[EXERCISE]: Recast the lines between the one holding "state / province: New York" and the one holding "family: Dryopteridaceae", inclusive, as a two-column CSV with the columns field and value. Give one row per line, with the field name and its value each in its own quoted field and any line breaks replaced by spaces.

(Collected data entries)
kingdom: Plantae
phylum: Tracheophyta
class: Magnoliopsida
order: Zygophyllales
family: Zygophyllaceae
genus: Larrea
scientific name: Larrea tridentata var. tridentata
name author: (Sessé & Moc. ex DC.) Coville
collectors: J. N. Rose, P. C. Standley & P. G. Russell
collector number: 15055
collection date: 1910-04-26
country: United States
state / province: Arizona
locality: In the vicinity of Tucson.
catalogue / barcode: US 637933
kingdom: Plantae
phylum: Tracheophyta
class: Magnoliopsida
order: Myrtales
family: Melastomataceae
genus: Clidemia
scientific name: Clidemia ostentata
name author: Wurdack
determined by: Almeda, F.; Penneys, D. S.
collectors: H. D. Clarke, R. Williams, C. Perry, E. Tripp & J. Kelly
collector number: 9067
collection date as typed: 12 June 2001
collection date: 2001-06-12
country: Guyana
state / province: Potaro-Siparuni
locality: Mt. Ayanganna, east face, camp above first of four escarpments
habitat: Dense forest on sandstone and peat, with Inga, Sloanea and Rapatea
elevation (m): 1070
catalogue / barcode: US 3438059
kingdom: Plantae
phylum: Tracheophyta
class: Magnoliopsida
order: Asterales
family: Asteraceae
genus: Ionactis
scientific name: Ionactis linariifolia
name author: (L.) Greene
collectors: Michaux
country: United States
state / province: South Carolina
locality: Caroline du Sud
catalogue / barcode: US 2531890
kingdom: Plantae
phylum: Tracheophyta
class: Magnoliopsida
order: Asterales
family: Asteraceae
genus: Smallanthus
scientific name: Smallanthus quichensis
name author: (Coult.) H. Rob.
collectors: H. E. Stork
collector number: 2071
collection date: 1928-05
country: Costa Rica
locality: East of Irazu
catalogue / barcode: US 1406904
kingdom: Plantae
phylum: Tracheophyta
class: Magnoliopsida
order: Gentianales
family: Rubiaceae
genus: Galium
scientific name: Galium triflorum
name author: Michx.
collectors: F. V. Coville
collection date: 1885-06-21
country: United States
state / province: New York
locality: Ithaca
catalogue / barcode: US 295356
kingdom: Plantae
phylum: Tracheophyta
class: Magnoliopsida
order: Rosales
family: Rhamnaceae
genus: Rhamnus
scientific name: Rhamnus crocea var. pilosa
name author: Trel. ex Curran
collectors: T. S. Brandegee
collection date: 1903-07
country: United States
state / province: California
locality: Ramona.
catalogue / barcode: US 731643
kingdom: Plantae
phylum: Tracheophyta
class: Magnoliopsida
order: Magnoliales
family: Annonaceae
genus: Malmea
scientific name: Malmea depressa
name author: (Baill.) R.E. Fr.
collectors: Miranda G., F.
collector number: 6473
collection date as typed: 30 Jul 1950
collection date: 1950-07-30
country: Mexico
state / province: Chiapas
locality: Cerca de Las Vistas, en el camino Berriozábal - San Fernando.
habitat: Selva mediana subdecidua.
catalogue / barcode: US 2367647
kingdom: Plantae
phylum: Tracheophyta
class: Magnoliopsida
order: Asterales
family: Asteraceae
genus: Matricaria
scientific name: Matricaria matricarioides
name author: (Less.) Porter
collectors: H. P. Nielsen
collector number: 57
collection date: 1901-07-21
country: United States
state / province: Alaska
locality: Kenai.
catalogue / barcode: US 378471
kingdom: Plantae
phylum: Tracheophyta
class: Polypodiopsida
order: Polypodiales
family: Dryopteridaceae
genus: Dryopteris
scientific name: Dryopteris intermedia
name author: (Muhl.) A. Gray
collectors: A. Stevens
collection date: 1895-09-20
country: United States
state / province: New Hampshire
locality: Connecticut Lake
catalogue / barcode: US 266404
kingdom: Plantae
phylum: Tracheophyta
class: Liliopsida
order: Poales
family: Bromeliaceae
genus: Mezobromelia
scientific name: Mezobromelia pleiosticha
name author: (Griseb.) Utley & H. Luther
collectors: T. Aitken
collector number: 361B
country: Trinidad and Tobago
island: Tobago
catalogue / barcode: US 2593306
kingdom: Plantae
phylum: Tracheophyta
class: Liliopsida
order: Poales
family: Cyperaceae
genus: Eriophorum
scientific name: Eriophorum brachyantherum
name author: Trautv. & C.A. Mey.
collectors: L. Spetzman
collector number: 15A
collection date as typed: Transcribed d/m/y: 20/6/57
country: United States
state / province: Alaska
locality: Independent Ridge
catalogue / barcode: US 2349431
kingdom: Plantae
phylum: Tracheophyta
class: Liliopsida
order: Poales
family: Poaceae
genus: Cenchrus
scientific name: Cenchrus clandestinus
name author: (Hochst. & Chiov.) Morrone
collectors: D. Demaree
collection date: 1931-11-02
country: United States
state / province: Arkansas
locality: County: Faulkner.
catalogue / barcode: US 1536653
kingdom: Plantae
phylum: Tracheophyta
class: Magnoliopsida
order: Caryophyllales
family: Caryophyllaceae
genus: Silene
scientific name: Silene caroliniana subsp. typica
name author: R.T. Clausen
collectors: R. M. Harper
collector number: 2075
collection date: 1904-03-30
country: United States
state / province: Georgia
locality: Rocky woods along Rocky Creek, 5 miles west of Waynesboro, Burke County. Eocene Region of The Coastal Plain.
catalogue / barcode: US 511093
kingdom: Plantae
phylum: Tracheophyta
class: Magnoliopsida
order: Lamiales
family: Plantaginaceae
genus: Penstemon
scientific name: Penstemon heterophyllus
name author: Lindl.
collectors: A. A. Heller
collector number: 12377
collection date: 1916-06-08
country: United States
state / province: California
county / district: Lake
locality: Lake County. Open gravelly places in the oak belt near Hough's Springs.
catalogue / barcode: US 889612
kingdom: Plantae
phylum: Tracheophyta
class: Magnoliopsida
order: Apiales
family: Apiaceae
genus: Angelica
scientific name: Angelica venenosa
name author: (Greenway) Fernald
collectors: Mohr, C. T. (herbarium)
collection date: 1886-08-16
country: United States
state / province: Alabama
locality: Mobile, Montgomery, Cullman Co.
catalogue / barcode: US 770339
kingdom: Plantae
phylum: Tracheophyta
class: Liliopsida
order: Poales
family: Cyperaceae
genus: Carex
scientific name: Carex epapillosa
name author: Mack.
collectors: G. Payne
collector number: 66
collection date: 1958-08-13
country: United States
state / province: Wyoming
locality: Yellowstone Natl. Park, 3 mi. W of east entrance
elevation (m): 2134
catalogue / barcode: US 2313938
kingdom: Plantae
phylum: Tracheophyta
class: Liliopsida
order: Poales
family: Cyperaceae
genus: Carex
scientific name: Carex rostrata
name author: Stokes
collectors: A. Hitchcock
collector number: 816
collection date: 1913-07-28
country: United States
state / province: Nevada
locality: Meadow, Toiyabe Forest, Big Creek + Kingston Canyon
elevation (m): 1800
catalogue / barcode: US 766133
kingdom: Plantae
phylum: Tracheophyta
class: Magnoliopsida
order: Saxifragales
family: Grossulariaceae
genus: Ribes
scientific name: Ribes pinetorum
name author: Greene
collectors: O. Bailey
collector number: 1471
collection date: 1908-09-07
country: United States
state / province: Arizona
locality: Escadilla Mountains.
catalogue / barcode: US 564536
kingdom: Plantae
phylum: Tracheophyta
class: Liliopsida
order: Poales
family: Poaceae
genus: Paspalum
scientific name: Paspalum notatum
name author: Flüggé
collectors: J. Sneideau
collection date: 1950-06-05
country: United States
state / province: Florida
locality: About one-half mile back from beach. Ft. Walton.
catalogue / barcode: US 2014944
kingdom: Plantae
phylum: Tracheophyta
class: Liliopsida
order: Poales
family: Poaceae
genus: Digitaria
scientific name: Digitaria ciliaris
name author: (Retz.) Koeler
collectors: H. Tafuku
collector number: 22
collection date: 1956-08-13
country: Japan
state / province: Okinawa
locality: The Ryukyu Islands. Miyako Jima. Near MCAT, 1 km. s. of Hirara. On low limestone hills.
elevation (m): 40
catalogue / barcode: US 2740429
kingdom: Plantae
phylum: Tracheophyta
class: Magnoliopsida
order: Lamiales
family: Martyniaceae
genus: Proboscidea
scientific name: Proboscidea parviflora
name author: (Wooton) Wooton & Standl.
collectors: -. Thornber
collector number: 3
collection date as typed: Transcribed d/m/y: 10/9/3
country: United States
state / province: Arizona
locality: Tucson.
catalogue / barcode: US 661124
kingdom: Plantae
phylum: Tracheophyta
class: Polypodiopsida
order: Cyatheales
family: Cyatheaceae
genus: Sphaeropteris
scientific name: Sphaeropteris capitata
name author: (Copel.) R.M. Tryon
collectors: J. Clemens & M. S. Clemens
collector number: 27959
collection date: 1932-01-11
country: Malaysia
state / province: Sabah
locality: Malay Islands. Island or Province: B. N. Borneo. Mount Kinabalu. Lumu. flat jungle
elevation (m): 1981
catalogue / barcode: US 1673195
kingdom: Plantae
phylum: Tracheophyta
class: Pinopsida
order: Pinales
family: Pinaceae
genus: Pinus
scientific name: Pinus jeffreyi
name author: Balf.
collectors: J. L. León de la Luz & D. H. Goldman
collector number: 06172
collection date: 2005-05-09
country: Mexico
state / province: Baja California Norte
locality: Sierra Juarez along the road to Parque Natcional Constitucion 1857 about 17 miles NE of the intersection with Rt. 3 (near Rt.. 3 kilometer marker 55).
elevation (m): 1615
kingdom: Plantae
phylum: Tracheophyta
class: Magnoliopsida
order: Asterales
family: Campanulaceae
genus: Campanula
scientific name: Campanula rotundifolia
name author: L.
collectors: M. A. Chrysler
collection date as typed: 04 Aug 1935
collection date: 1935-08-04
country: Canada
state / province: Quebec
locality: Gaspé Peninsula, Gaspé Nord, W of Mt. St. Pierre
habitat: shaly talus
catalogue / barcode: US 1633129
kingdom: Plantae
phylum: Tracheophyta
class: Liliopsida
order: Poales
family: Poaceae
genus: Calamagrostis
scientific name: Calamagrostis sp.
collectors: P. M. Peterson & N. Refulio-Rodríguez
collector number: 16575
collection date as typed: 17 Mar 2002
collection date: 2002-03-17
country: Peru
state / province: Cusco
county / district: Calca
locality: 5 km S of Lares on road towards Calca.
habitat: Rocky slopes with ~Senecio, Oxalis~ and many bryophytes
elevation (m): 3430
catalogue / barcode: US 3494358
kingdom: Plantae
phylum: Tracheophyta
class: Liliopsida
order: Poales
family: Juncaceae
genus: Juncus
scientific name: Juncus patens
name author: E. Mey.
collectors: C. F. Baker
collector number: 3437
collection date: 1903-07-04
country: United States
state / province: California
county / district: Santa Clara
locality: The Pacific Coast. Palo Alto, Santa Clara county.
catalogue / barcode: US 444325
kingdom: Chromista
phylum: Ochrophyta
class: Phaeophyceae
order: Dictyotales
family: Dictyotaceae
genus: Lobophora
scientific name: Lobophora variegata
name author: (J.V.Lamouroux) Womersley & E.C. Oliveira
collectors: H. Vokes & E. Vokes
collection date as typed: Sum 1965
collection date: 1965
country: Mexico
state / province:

[SOLUTION TO THIS PROBLEM]:
field,value
"state / province:","New York"
"locality:","Ithaca"
"catalogue / barcode:","US 295356"
"kingdom:","Plantae"
"phylum:","Tracheophyta"
"class:","Magnoliopsida"
"order:","Rosales"
"family:","Rhamnaceae"
"genus:","Rhamnus"
"scientific name:","Rhamnus crocea var. pilosa"
"name author:","Trel. ex Curran"
"collectors:","T. S. Brandegee"
"collection date:","1903-07"
"country:","United States"
"state / province:","California"
"locality:","Ramona."
"catalogue / barcode:","US 731643"
"kingdom:","Plantae"
"phylum:","Tracheophyta"
"class:","Magnoliopsida"
"order:","Magnoliales"
"family:","Annonaceae"
"genus:","Malmea"
"scientific name:","Malmea depressa"
"name author:","(Baill.) R.E. Fr."
"collectors:","Miranda G., F."
"collector number:","6473"
"collection date as typed:","30 Jul 1950"
"collection date:","1950-07-30"
"country:","Mexico"
"state / province:","Chiapas"
"locality:","Cerca de Las Vistas, en el camino Berriozábal - San Fernando."
"habitat:","Selva mediana subdecidua."
"catalogue / barcode:","US 2367647"
"kingdom:","Plantae"
"phylum:","Tracheophyta"
"class:","Magnoliopsida"
"order:","Asterales"
"family:","Asteraceae"
"genus:","Matricaria"
"scientific name:","Matricaria matricarioides"
"name author:","(Less.) Porter"
"collectors:","H. P. Nielsen"
"collector number:","57"
"collection date:","1901-07-21"
"country:","United States"
"state / province:","Alaska"
"locality:","Kenai."
"catalogue / barcode:","US 378471"
"kingdom:","Plantae"
"phylum:","Tracheophyta"
"class:","Polypodiopsida"
"order:","Polypodiales"
"family:","Dryopteridaceae"